In response to the lawsuit, DOC has now changed its policy and no longer requires such verification. The policy change requires DOC to supply kosher meals to Jewish individuals whose requests are based on a sincerely held religious belief. Mr. Benjamin is now receiving his kosher meals. As a result, ACLU-D.C. withdrew its request for emergency court action this morning.
“This change is an important step towards DOC respecting the religious rights of Jewish people like myself,” said Mr. Benjamin. “My faith has continued to sustain me, and it's essential that my rights, and those of others, are fully honored.”

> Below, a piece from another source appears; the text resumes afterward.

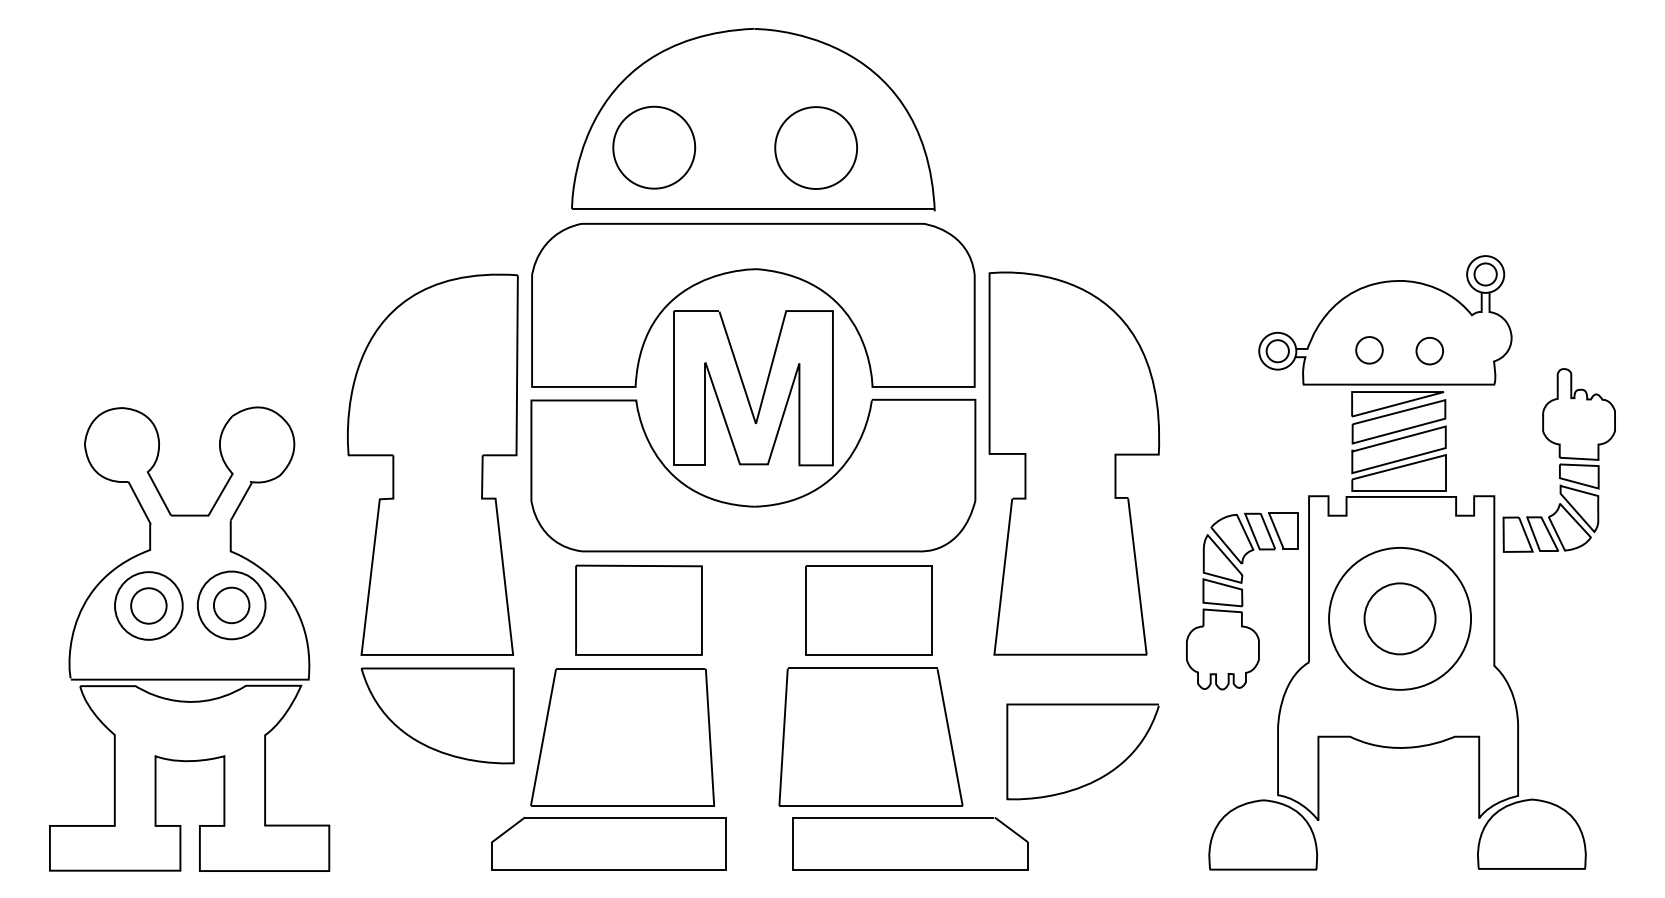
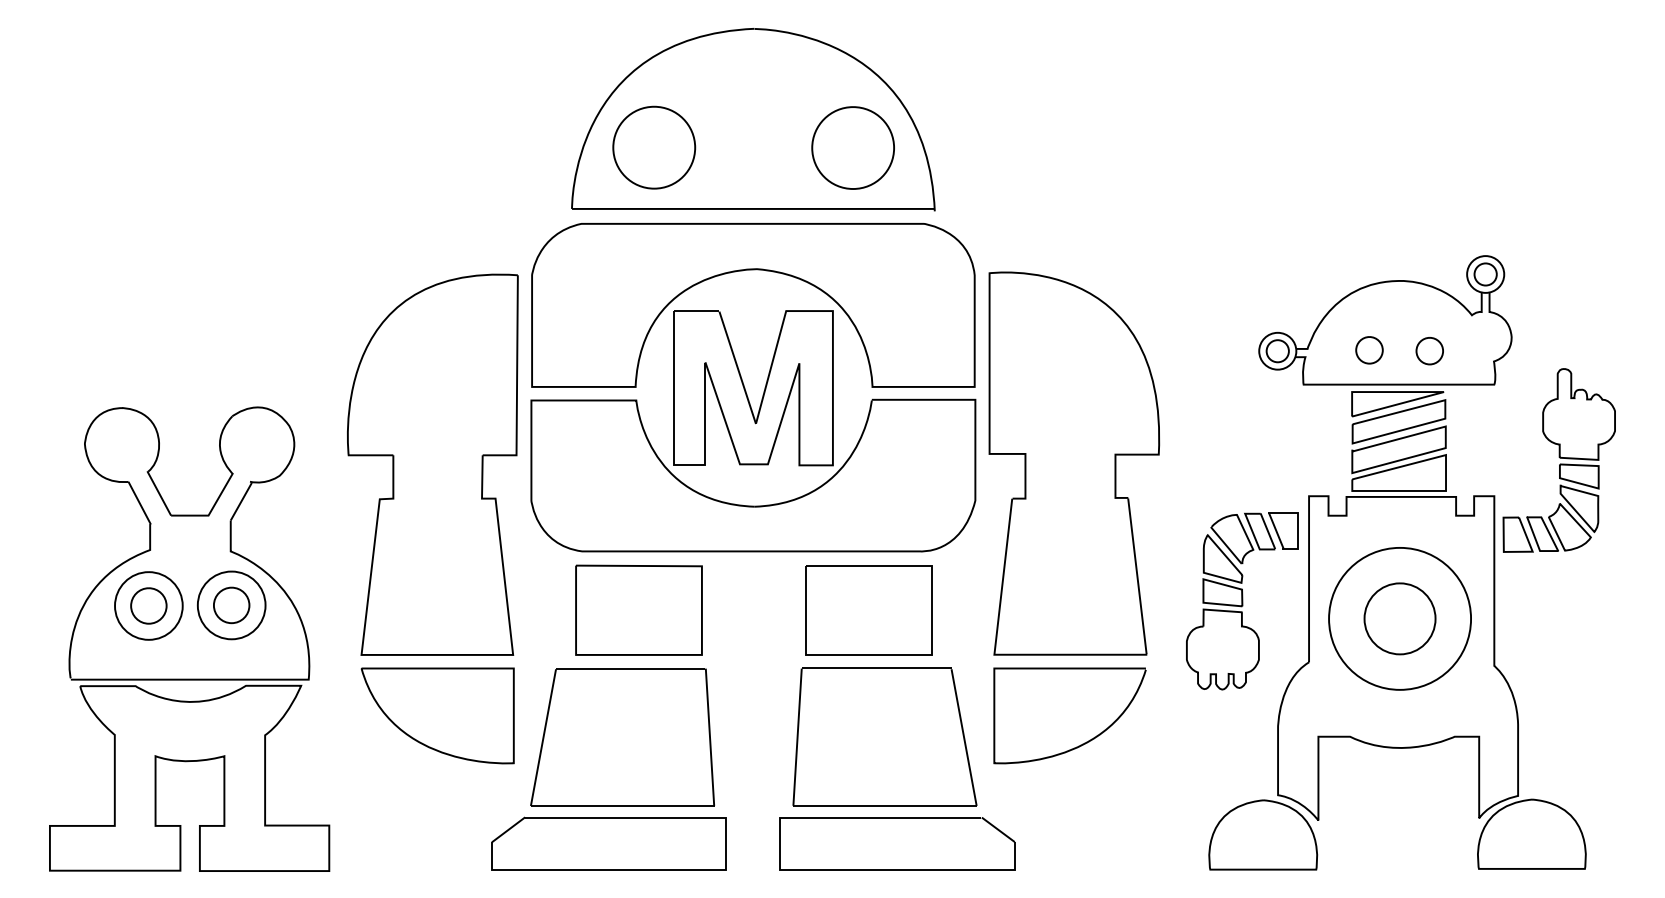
part at (815, 147) position: (815, 147) -> (852, 147)
part at (870, 736) position: (870, 736) -> (884, 736)
curve at (1095, 779) position: (1095, 779) -> (1082, 743)
part at (910, 843) position: (910, 843) -> (897, 843)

“We are pleased that DOC is abandoning its unjust verification requirement,” said Laura Follansbee, a legal fellow at the ACLU-D.C. and counsel for Mr. Benjamin. "We remain committed to monitoring the situation closely to ensure that the DOC is fully respecting the rights of Jewish residents to maintain a kosher diet, without unlawful hurdles or discrimination. The freedom to practice one's religion is a fundamental principle enshrined in our Nation's values and laws.”
The case, Benjamin v. Colbert, remains active in the federal district court for the District of Columbia, seeking a permanent injunction prohibiting DOC from returning to its external verification requirement practice and compensation for Mr. Benjamin after his kosher meal requests were denied for months.